◆ **DATASET RECORDS**:
********
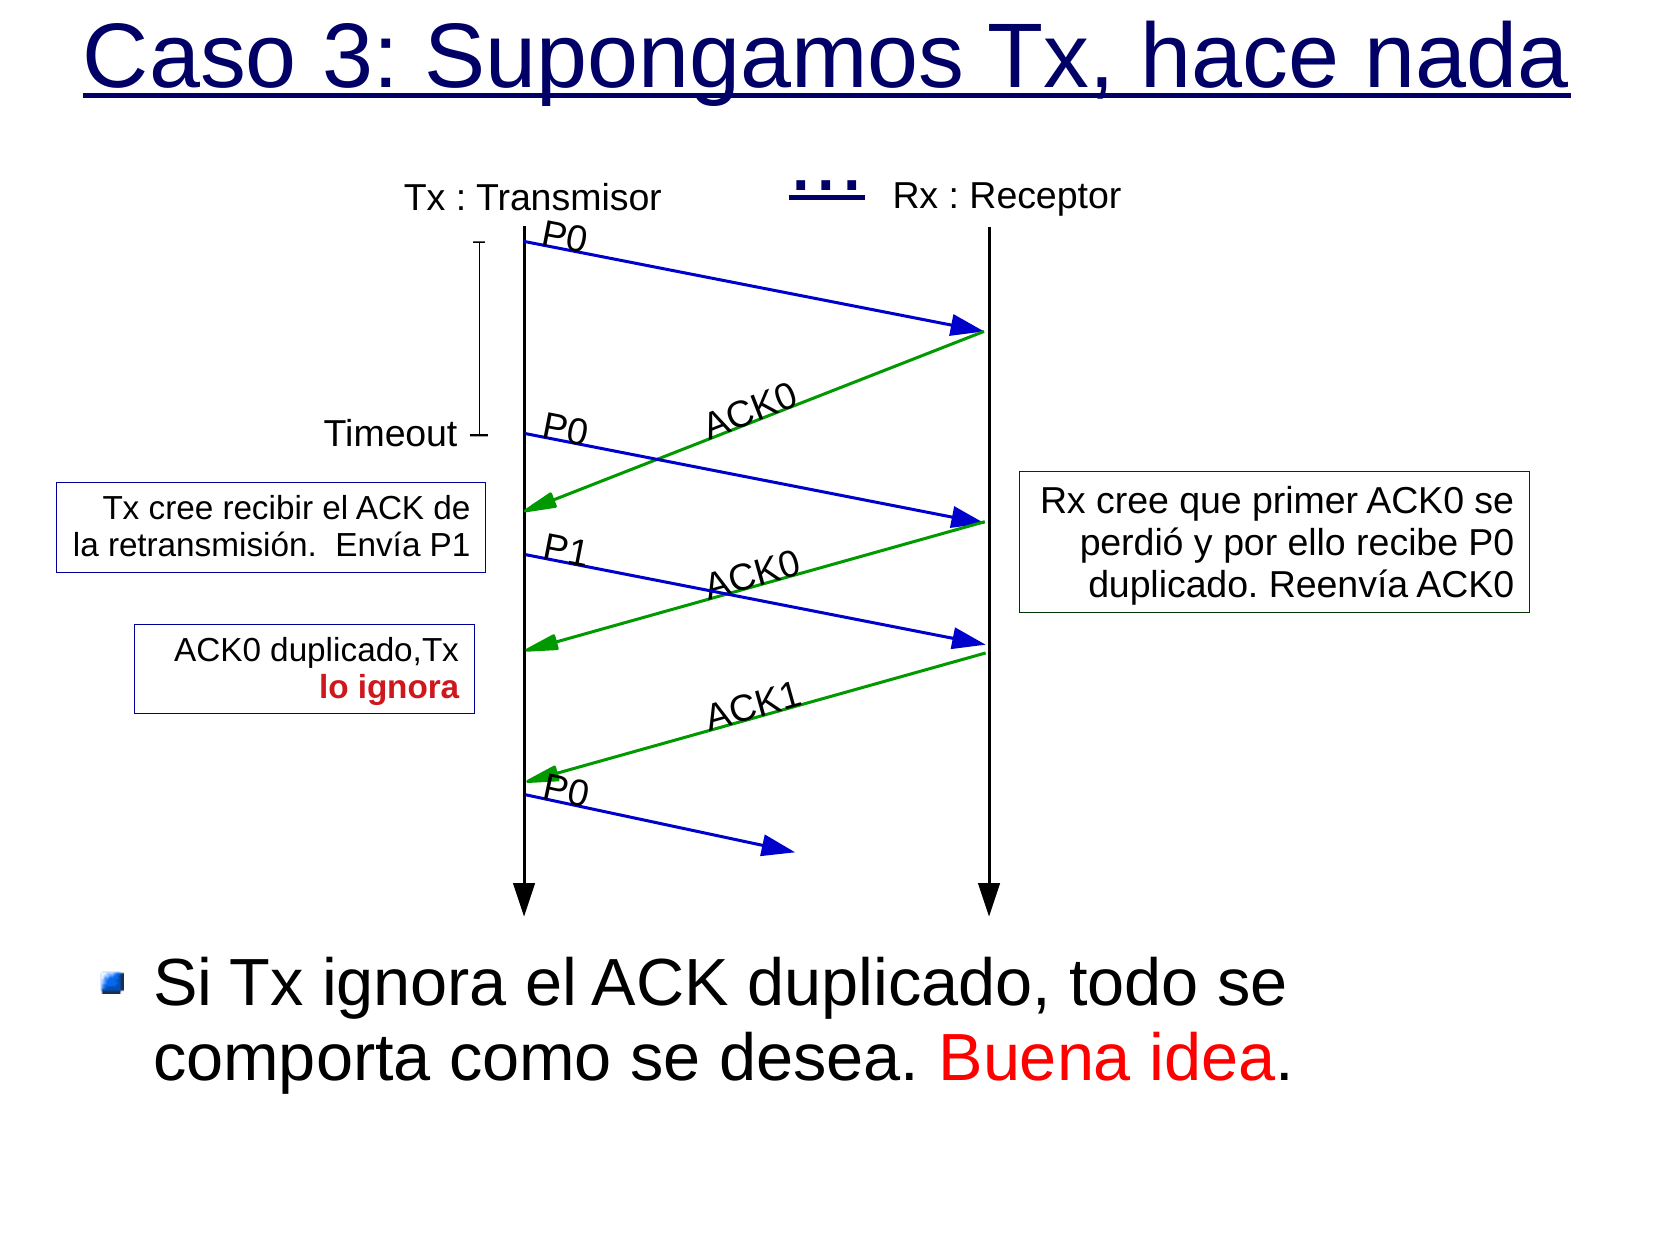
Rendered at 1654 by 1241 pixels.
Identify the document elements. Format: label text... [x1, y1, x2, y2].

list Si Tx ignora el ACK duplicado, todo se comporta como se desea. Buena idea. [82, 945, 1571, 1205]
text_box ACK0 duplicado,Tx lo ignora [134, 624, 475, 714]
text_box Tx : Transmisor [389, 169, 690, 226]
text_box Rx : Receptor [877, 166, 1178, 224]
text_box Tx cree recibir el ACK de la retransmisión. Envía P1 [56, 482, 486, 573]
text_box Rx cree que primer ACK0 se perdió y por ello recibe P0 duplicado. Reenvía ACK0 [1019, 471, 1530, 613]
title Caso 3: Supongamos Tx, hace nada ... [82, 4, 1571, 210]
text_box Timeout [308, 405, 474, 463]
********
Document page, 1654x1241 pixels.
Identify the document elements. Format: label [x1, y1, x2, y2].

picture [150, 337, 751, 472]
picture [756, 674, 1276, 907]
********
◆ **EXERCISE OBJECTIVE**: Recast the part of the material that opens with the line containing "Rendered at 1654 by 1241 pixels." and closes with the line containing "text_box Timeout [308, 405, 474, 463]" as a Markdown table with the columns Row and Line, numbering each line and leaving out blank lines.

◆ **ANSWER TO THIS TASK**:
| Row | Line |
|---|---|
| 1 | Rendered at 1654 by 1241 pixels. |
| 2 | Identify the document elements. Format: label text... [x1, y1, x2, y2]. |
| 3 | list Si Tx ignora el ACK duplicado, todo se comporta como se desea. Buena idea. [82, 945, 1571, 1205] |
| 4 | text_box ACK0 duplicado,Tx lo ignora [134, 624, 475, 714] |
| 5 | text_box Tx : Transmisor [389, 169, 690, 226] |
| 6 | text_box Rx : Receptor [877, 166, 1178, 224] |
| 7 | text_box Tx cree recibir el ACK de la retransmisión. Envía P1 [56, 482, 486, 573] |
| 8 | text_box Rx cree que primer ACK0 se perdió y por ello recibe P0 duplicado. Reenvía ACK0 [1019, 471, 1530, 613] |
| 9 | title Caso 3: Supongamos Tx, hace nada ... [82, 4, 1571, 210] |
| 10 | text_box Timeout [308, 405, 474, 463] |